McVicar sets his sights on €1bn revenues at Combilift

Combilift co-founder Martin McVicar
Combilift co-founder Martin McVicar
Sarah McCabe

Sarah McCabe

Martin McVicar's Combilift is eyeing a €1bn revenue target, having doubled sales compared to pre-recession numbers.

The forklift manufacturer's sales hit around €180m in 2015. The plan is to double that in five years and then double it again, with €1bn revenue "well within reach", McVicar said in an interview with the Sunday Independent.

Combilift's growth will be entirely self-financed, with no borrowings, he said.

Started in Monaghan 18 years ago by McVicar (44) and co-founder Robert Moffatt, the company designs and sells specialised forklifts aimed at saving warehouse space for buyers. Almost all of its sales are made outside of Ireland.

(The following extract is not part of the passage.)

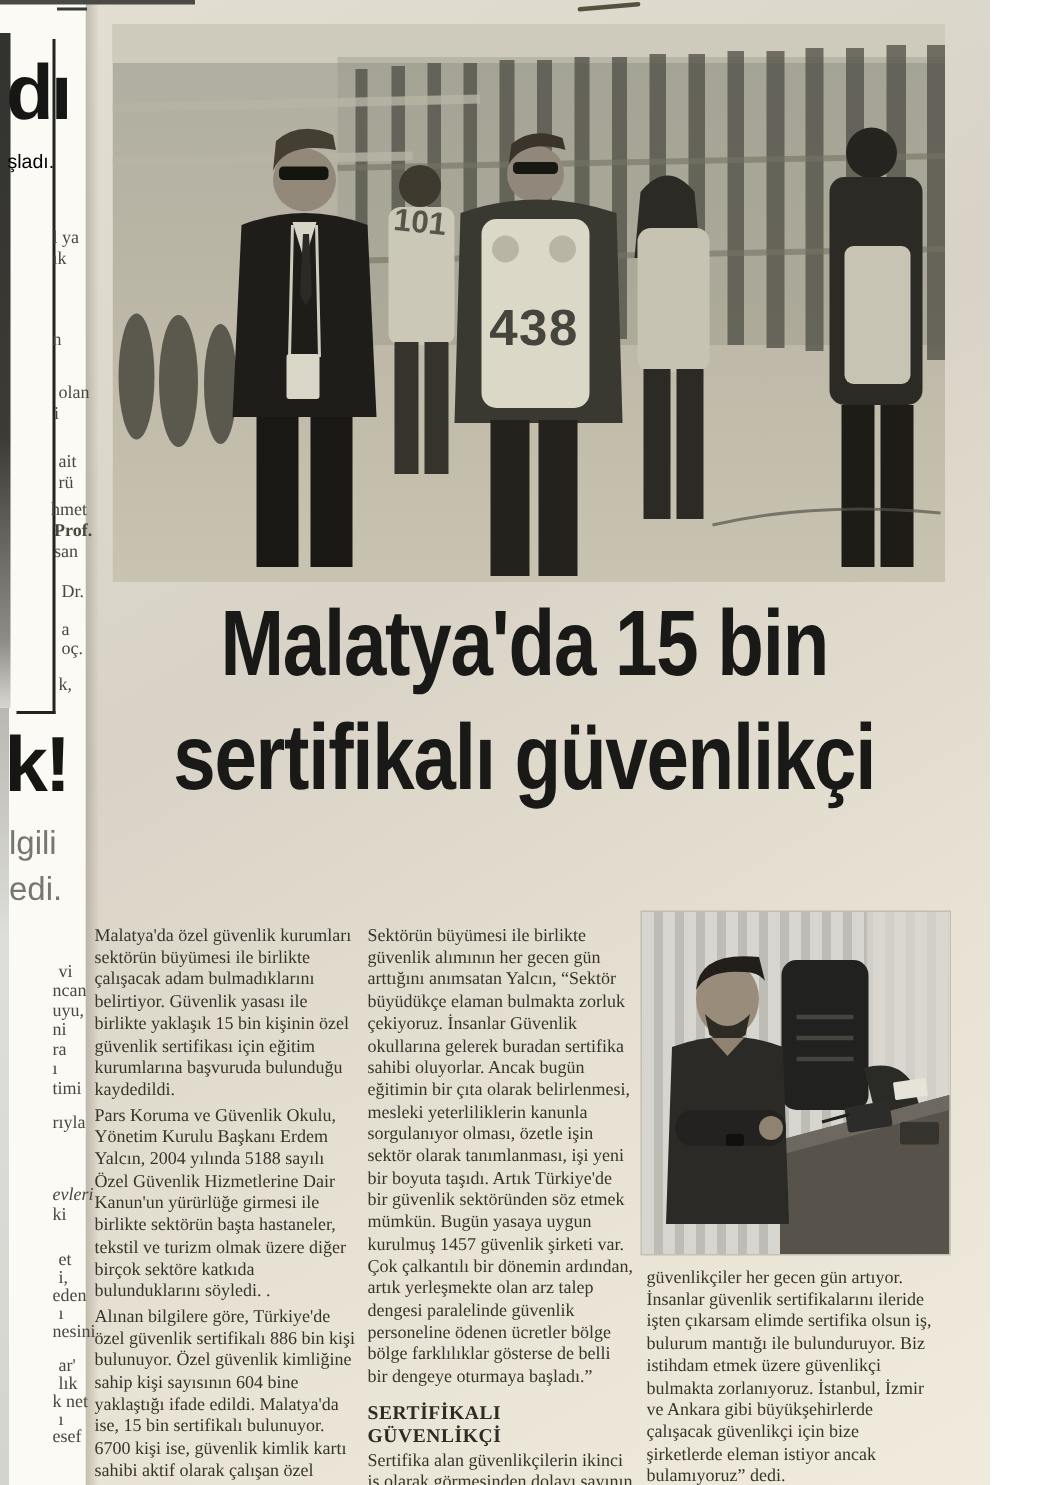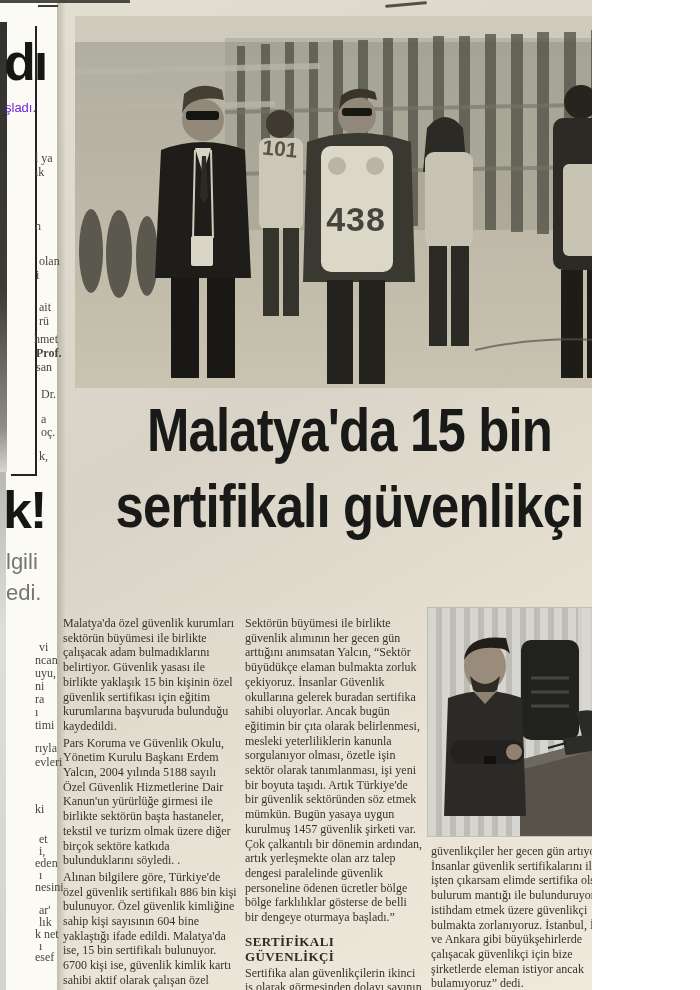"dı" #scan { width: 592px -> 660px }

The firm will continue to grow from Monaghan, McVicar said, once labour costs stay stable.

"As long as labour costs stay under 10pc of turnover, we are convinced we can stay in Ireland. It is not a cheap place to manufacture but it can be done. Stable employment taxes are important."

The company is investing €40m in a new green-field production plant, which should allow it to double its output. The 46,0000 sq ft purpose-built building will be located in Gallinagh.

McVicar said its owners had no interest in going public or selling, adding: "We'd like to keep the business in our families."

The US, UK and Scandinavia are its fastest-growing markets. McVicar urged Irish exporters to be cautious in their approach to emerging markets. Developing markets, while hailed by economists as the biggest drivers of global growth, are increasingly difficult to export into, he said.

"The BRICS - Brazil, Russia, India, China and South Africa - are not easy for new exporters. A lot of these countries are focused on rapidly growing their own economies so you are facing serious import duties, we see that in countries like Russia and Brazil," McVicar said.

"There is a lot of talk about the BRICS but I would urge caution. In 2014, Russia was our sixth-largest export market; by 2015, that had fallen dramatically to 35th because of issues like the devaluation of the ruble and instability in Ukraine.

"It is starting to improve. But my point is that the BRICS aren't all that easy for new exporters.

"I would encourage people to focus on markets like the US where the economy is growing quickly and a lot of construction is taking place. The US offers lower-hanging fruit.

"Following existing customers as they move into new markets is probably the most cost-effective way to expand your exporting footprint."